The Expanse is chock full of nifty gadgets, technology and, uh, sexual recreation. But just how realistic is all of it? Let's take a look at all of the future tech in each episode and discuss just how possible the 23rd century really is.
In Episode 2: "The Big Empty," Miller uses voice imitation tech to make him sound like Julie Mao, allowing him to access all of the voice-activated goodies in her apartment.
In a recent study done at the University of Alabama at Birmingham, researchers used an off-the-shelf voice-morphing tool, and developed a voice impersonation attack, in an attempt to penetrate automated and human verification systems. They concluded that advances in technology, specifically those that automate speech synthesis such as voice morphing, will allow people to build identical model's of a victim's voice from a limited number of samples.
Julie has a mechanical hamster. Mechanical animals are apparently all the rage on Ceres.

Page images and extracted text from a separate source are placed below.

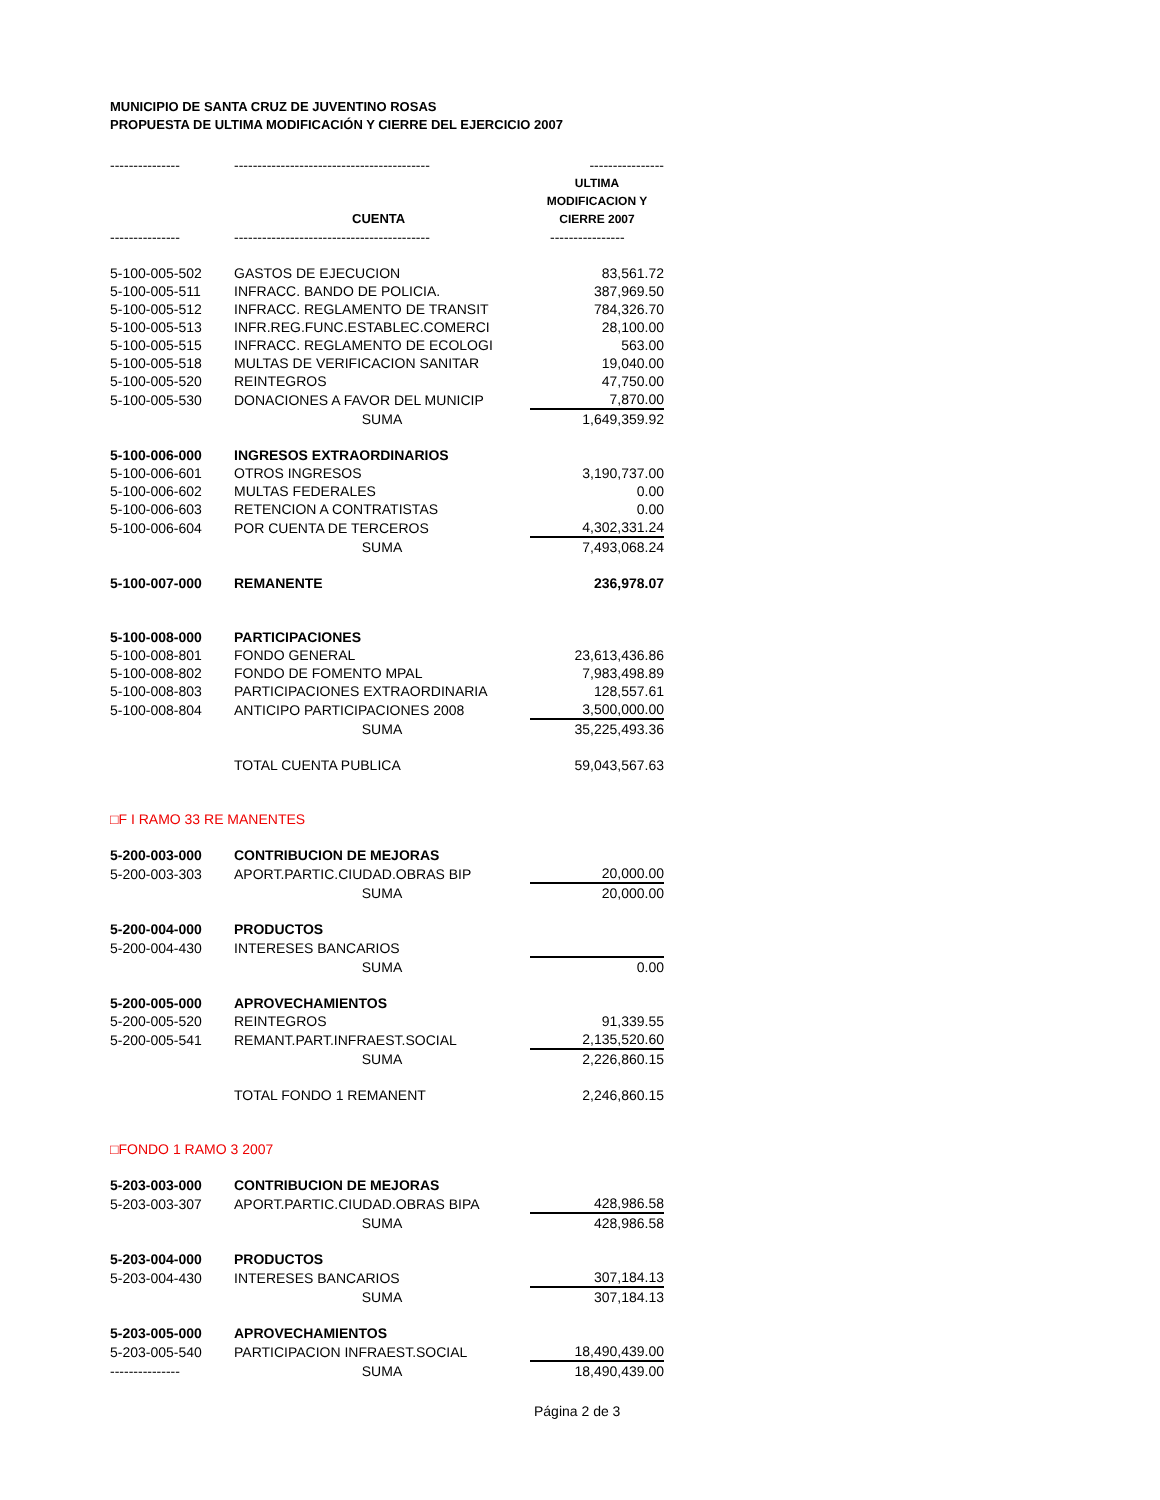MUNICIPIO DE SANTA CRUZ DE JUVENTINO ROSAS
PROPUESTA DE ULTIMA MODIFICACIÓN Y CIERRE DEL EJERCICIO 2007
| --------------- | ------------------------------------------ | ---------------- |
| | CUENTA | ULTIMA MODIFICACION Y CIERRE 2007 |
| --------------- | ------------------------------------------ | ---------------- |
| 5-100-005-502 | GASTOS DE EJECUCION | 83,561.72 |
| 5-100-005-511 | INFRACC. BANDO DE POLICIA. | 387,969.50 |
| 5-100-005-512 | INFRACC. REGLAMENTO DE TRANSIT | 784,326.70 |
| 5-100-005-513 | INFR.REG.FUNC.ESTABLEC.COMERCI | 28,100.00 |
| 5-100-005-515 | INFRACC. REGLAMENTO DE ECOLOGI | 563.00 |
| 5-100-005-518 | MULTAS DE VERIFICACION SANITAR | 19,040.00 |
| 5-100-005-520 | REINTEGROS | 47,750.00 |
| 5-100-005-530 | DONACIONES A FAVOR DEL MUNICIP | 7,870.00 |
| | SUMA | 1,649,359.92 |
| 5-100-006-000 | INGRESOS EXTRAORDINARIOS | |
| 5-100-006-601 | OTROS INGRESOS | 3,190,737.00 |
| 5-100-006-602 | MULTAS FEDERALES | 0.00 |
| 5-100-006-603 | RETENCION A CONTRATISTAS | 0.00 |
| 5-100-006-604 | POR CUENTA DE TERCEROS | 4,302,331.24 |
| | SUMA | 7,493,068.24 |
| 5-100-007-000 | REMANENTE | 236,978.07 |
| 5-100-008-000 | PARTICIPACIONES | |
| 5-100-008-801 | FONDO GENERAL | 23,613,436.86 |
| 5-100-008-802 | FONDO DE FOMENTO MPAL | 7,983,498.89 |
| 5-100-008-803 | PARTICIPACIONES EXTRAORDINARIA | 128,557.61 |
| 5-100-008-804 | ANTICIPO PARTICIPACIONES 2008 | 3,500,000.00 |
| | SUMA | 35,225,493.36 |
| | TOTAL CUENTA PUBLICA | 59,043,567.63 |
| □F I RAMO 33 RE MANENTES | | |
| 5-200-003-000 | CONTRIBUCION DE MEJORAS | |
| 5-200-003-303 | APORT.PARTIC.CIUDAD.OBRAS BIP | 20,000.00 |
| | SUMA | 20,000.00 |
| 5-200-004-000 | PRODUCTOS | |
| 5-200-004-430 | INTERESES BANCARIOS | |
| | SUMA | 0.00 |
| 5-200-005-000 | APROVECHAMIENTOS | |
| 5-200-005-520 | REINTEGROS | 91,339.55 |
| 5-200-005-541 | REMANT.PART.INFRAEST.SOCIAL | 2,135,520.60 |
| | SUMA | 2,226,860.15 |
| | TOTAL FONDO 1 REMANENT | 2,246,860.15 |
| □FONDO 1 RAMO 3 2007 | | |
| 5-203-003-000 | CONTRIBUCION DE MEJORAS | |
| 5-203-003-307 | APORT.PARTIC.CIUDAD.OBRAS BIPA | 428,986.58 |
| | SUMA | 428,986.58 |
| 5-203-004-000 | PRODUCTOS | |
| 5-203-004-430 | INTERESES BANCARIOS | 307,184.13 |
| | SUMA | 307,184.13 |
| 5-203-005-000 | APROVECHAMIENTOS | |
| 5-203-005-540 | PARTICIPACION INFRAEST.SOCIAL | 18,490,439.00 |
| --------------- | SUMA | 18,490,439.00 |
Página 2 de 3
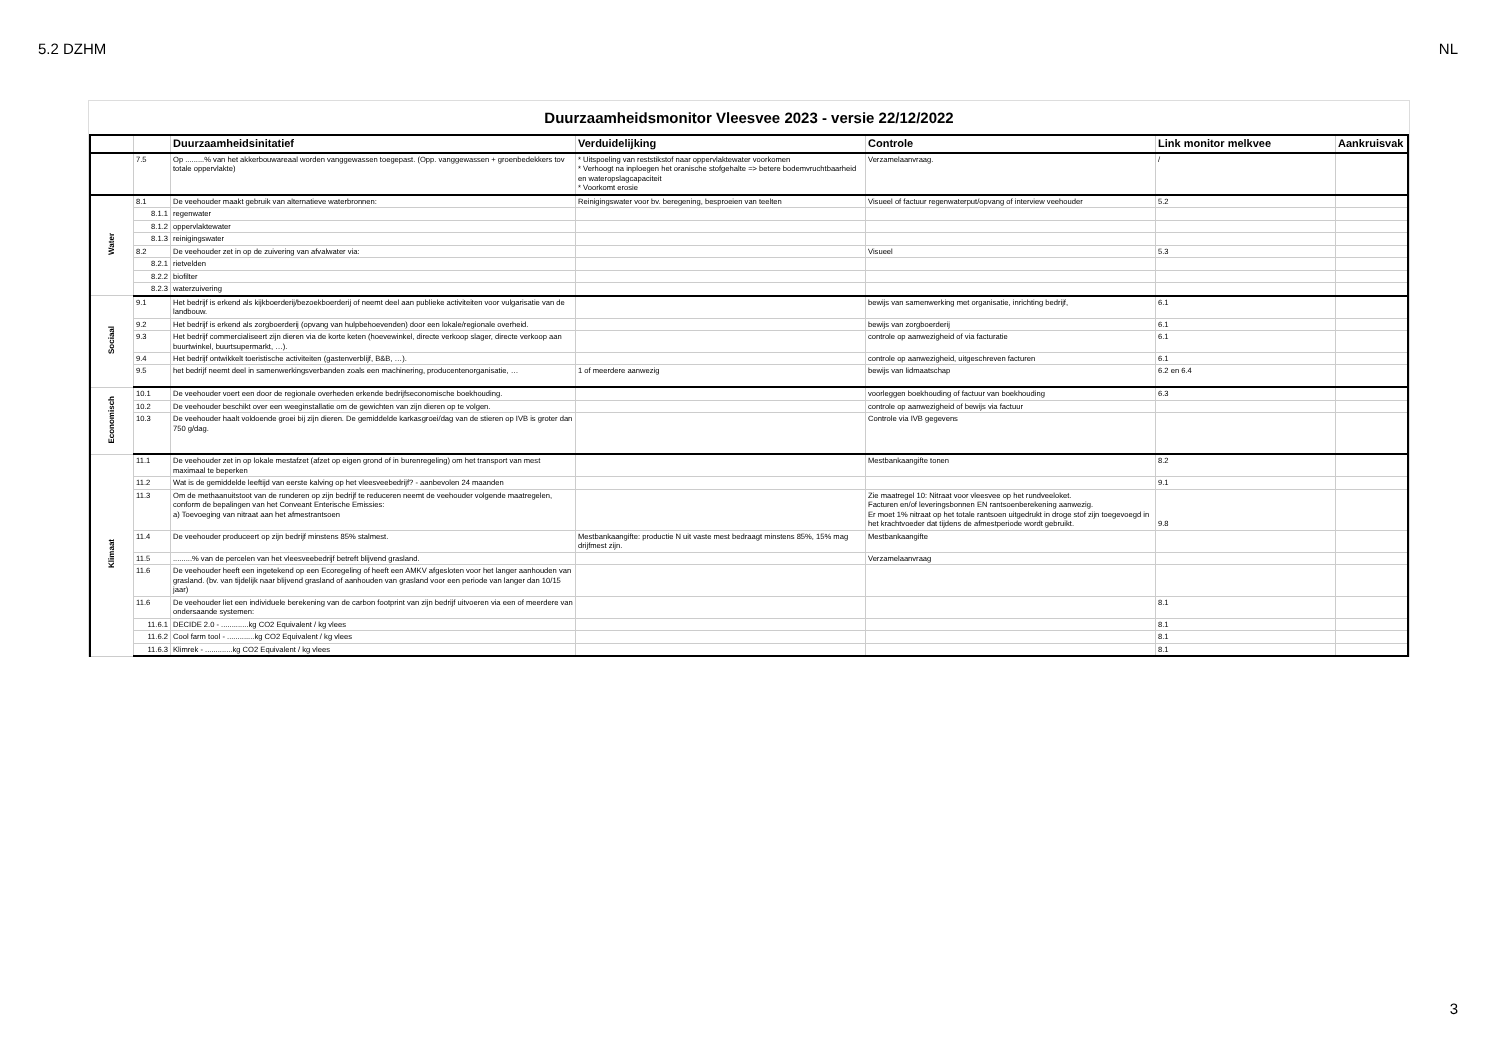5.2 DZHM NL
Duurzaamheidsmonitor Vleesvee 2023 - versie 22/12/2022
| | | Duurzaamheidsinitatief | Verduidelijking | Controle | Link monitor melkvee | Aankruisvak |
| --- | --- | --- | --- | --- | --- | --- |
| | 7.5 | Op .........% van het akkerbouwareaal worden vanggewassen toegepast. (Opp. vanggewassen + groenbedekkers tov totale oppervlakte) | * Uitspoeling van reststikstof naar oppervlaktewater voorkomen * Verhoogt na inploegen het oranische stofgehalte => betere bodemvruchtbaarheid en wateropslagcapaciteit * Voorkomt erosie | Verzamelaanvraag. | / | |
| Water | 8.1 | De veehouder maakt gebruik van alternatieve waterbronnen: | Reinigingswater voor bv. beregening, besproeien van teelten | Visueel of factuur regenwaterput/opvang of interview veehouder | 5.2 | |
| | 8.1.1 | regenwater | | | | |
| | 8.1.2 | oppervlaktewater | | | | |
| | 8.1.3 | reinigingswater | | | | |
| | 8.2 | De veehouder zet in op de zuivering van afvalwater via: | | Visueel | 5.3 | |
| | 8.2.1 | rietvelden | | | | |
| | 8.2.2 | biofilter | | | | |
| | 8.2.3 | waterzuivering | | | | |
| Sociaal | 9.1 | Het bedrijf is erkend als kijkboerderij/bezoekboerderij of neemt deel aan publieke activiteiten voor vulgarisatie van de landbouw. | | bewijs van samenwerking met organisatie, inrichting bedrijf, | 6.1 | |
| | 9.2 | Het bedrijf is erkend als zorgboerderij (opvang van hulpbehoevenden) door een lokale/regionale overheid. | | bewijs van zorgboerderij | 6.1 | |
| | 9.3 | Het bedrijf commercialiseert zijn dieren via de korte keten (hoevewinkel, directe verkoop slager, directe verkoop aan buurtwinkel, buurtsupermarkt, …). | | controle op aanwezigheid of via facturatie | 6.1 | |
| | 9.4 | Het bedrijf ontwikkelt toeristische activiteiten (gastenverblijf, B&B, …). | | controle op aanwezigheid, uitgeschreven facturen | 6.1 | |
| | 9.5 | het bedrijf neemt deel in samenwerkingsverbanden zoals een machinering, producentenorganisatie, … | 1 of meerdere aanwezig | bewijs van lidmaatschap | 6.2 en 6.4 | |
| Economisch | 10.1 | De veehouder voert een door de regionale overheden erkende bedrijfseconomische boekhouding. | | voorleggen boekhouding of factuur van boekhouding | 6.3 | |
| | 10.2 | De veehouder beschikt over een weeginstallatie om de gewichten van zijn dieren op te volgen. | | controle op aanwezigheid of bewijs via factuur | | |
| | 10.3 | De veehouder haalt voldoende groei bij zijn dieren. De gemiddelde karkasgroei/dag van de stieren op IVB is groter dan 750 g/dag. | | Controle via IVB gegevens | | |
| Klimaat | 11.1 | De veehouder zet in op lokale mestafzet (afzet op eigen grond of in burenregeling) om het transport van mest maximaal te beperken | | Mestbankaangifte tonen | 8.2 | |
| | 11.2 | Wat is de gemiddelde leeftijd van eerste kalving op het vleesveebedrijf? - aanbevolen 24 maanden | | | 9.1 | |
| | 11.3 | Om de methaanuitstoot van de runderen op zijn bedrijf te reduceren neemt de veehouder volgende maatregelen, conform de bepalingen van het Conveant Enterische Emissies: a) Toevoeging van nitraat aan het afmestrantsoen | | Zie maatregel 10: Nitraat voor vleesvee op het rundveeloket. Facturen en/of leveringsbonnen EN rantsoenberekening aanwezig. Er moet 1% nitraat op het totale rantsoen uitgedrukt in droge stof zijn toegevoegd in het krachtvoeder dat tijdens de afmestperiode wordt gebruikt. | 9.8 | |
| | 11.4 | De veehouder produceert op zijn bedrijf minstens 85% stalmest. | Mestbankaangifte: productie N uit vaste mest bedraagt minstens 85%, 15% mag drijfmest zijn. | Mestbankaangifte | | |
| | 11.5 | .........% van de percelen van het vleesveebedrijf betreft blijvend grasland. | | Verzamelaanvraag | | |
| | 11.6 | De veehouder heeft een ingetekend op een Ecoregeling of heeft een AMKV afgesloten voor het langer aanhouden van grasland. (bv. van tijdelijk naar blijvend grasland of aanhouden van grasland voor een periode van langer dan 10/15 jaar) | | | | |
| | 11.6 | De veehouder liet een individuele berekening van de carbon footprint van zijn bedrijf uitvoeren via een of meerdere van ondersaande systemen: | | | 8.1 | |
| | 11.6.1 | DECIDE 2.0 - .............kg CO2 Equivalent / kg vlees | | | 8.1 | |
| | 11.6.2 | Cool farm tool - .............kg CO2 Equivalent / kg vlees | | | 8.1 | |
| | 11.6.3 | Klimrek - .............kg CO2 Equivalent / kg vlees | | | 8.1 | |
3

This is more of a question about the future of robotics. Will we be able to create robotic copies that look and act exactly like the real thing? Well, consider that we are currently on the precipice of creating robots that look like humans now, imagine what a few hundred years will do for robot tech. Compared to human intricacies, a hamster would be a piece of cake.
Accused OPA operative Heikki Sobong is put into 'the Tank,' filled with a saline solution that gives his fragile Belter body relief against the crush of Earth's gravity.
These types of tanks have been used for years for many different uses; everything from a isolation chambers to training astronauts. NASA currently uses water tanks to train astronauts and prepare them for 0 g environments, so this doesn't seem like too big of a stretch. Ha! Stretch. Good one.
Something that can get a bit lost in translation is that humans have given Ceres gravity by spinning it with engines located at the poles and by using centrifugal force. Depending on where Miller is located in the planetoid, gravity might be acting strangely, and by strangely we mean that "up" might not be where we think it is in relation to the room. Specific physics aside, it's totally possibly that liquid might flow in a direction other than "down" based on the location of the room within the asteroid.